Understand Your Business
While not exactly revelatory, the panelists noted the importance of digging into the business deeply to understand what the business is actually doing and where it wants to go. As one GC put it, “You need to make sure you’re in the right meetings.” Do you understand your company’s business strategy? Can you see or anticipate the risks that strategy poses? If a GC isn’t interested in taking their seat at the table, they are of little use to the business they have been hired to serve.
Pay Attention to Policy Changes
For the highly regulated industry, change usually creates complexity and increases an organization’s risk profile. One of the panelists suggested that because policy changes precede regulatory changes, it is important to be involved in industry groups. Doing so ensures that the organization is represented in policy discussions early on. Early insight helps a GC anticipate the effects on the business of a possible change in regulatory regimes. It also helps them plan and manage their resources to meet whatever the challenges of new or different regulations might bring.
Newsletters and News Sources
To the delight of outside counsel everywhere, GCs read and rely on law firm alerts and bulletins. Updates in case law and regulatory change are well received by most GCs who have precious little time for leisure reading. So, if you are a law firm Partner or practice head who wonders if anyone’s reading the stuff your firm is putting out there, worry not. Those bulletins draw attention. Of course, GCs read the Wall Street Journal and various non-legal news sources as well.
It seems the story of Theronos’ meteoric rise and catastrophic failure has captured just about everyone’s attention. It is a stunning story of bad corporate behavior and, as one of the panelists suggested, “should be GC reading 101.” Even for the very busy GC who can’t (or won’t) take time for leisure reading, Bad Blood was a must-read. If you’ve been living under a rock and aren’t familiar with the Theranos story, this overview is a great place to start.
The reference to John Carreyrou’s best seller made all the sense in the world given this engaged group of panelists and their insightful comments on the role they play as leaders, as lawyers, and as corporate citizens.
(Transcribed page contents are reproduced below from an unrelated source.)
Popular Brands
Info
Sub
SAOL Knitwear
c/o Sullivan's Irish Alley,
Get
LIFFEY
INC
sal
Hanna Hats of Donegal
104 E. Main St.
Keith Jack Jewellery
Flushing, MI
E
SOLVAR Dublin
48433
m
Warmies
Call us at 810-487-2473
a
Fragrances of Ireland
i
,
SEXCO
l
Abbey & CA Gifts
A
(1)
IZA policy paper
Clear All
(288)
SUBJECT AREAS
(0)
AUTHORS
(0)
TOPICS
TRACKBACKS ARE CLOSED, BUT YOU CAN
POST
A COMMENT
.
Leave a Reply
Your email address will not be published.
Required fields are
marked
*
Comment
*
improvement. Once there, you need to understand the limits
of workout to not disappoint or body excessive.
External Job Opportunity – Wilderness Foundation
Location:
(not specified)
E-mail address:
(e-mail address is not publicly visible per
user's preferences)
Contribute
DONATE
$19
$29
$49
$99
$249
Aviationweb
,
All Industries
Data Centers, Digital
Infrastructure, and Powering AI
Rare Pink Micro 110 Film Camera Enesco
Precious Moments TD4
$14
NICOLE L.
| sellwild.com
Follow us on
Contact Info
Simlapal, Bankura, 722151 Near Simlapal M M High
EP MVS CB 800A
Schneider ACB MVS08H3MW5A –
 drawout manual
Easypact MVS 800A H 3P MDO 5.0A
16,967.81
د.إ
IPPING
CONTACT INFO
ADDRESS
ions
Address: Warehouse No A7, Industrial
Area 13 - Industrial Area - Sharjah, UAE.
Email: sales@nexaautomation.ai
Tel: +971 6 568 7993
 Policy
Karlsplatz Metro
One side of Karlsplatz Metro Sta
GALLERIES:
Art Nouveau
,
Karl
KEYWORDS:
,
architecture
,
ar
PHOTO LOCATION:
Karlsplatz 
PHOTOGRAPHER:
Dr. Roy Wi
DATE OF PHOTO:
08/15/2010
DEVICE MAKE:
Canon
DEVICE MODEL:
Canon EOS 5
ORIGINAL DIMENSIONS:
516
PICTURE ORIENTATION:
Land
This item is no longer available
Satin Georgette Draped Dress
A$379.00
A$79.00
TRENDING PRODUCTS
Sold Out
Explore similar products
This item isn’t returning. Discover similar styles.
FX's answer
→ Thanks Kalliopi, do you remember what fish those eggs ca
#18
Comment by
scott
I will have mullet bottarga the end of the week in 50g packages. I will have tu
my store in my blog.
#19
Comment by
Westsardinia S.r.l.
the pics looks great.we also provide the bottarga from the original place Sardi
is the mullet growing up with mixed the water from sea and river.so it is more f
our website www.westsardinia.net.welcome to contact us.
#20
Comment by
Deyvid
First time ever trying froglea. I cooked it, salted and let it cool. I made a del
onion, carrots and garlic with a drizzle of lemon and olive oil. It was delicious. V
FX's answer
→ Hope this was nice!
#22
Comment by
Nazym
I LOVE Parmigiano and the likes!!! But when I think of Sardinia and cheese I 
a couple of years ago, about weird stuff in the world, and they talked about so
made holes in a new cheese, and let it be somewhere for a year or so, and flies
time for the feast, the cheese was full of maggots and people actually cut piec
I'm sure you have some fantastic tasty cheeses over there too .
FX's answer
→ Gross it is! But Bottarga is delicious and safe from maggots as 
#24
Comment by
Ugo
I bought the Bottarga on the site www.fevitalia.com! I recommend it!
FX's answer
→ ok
It reinforces their frequent statements on the importance of honesty, integrity, and courage – hallmark characteristics of great GCs everywhere.
What we heard from this engaging GC panel resonates with our experience counseling clients on how to assess their need for legal talent and what they should reasonably expect of their General Counsel. As attorney search consultants, we speak regularly with CEOs, CHROs, and other business executives who are looking for strong leadership in the GC/CLO suite. How strength in leadership is defined varies from organization to organization, but there are a few critical characteristics of the modern GC universally valued by executives in organizations of all types and sizes:
Curiosity and a genuine interest in the business
Strong ethical sensibility
Crystal clear communication style
The role of GC has evolved significantly over the last couple of decades as executive teams and boards look to their top lawyer for more than just legal advice on the most obvious risks to their businesses. Today's GC must be prepared to tackle operationally significant functions, lead strategic initiatives, and build multi-disciplinary teams. We assess a GC's readiness to lead by digging deeply into their experience, listening to their war stories, and challenging them on their platitudes.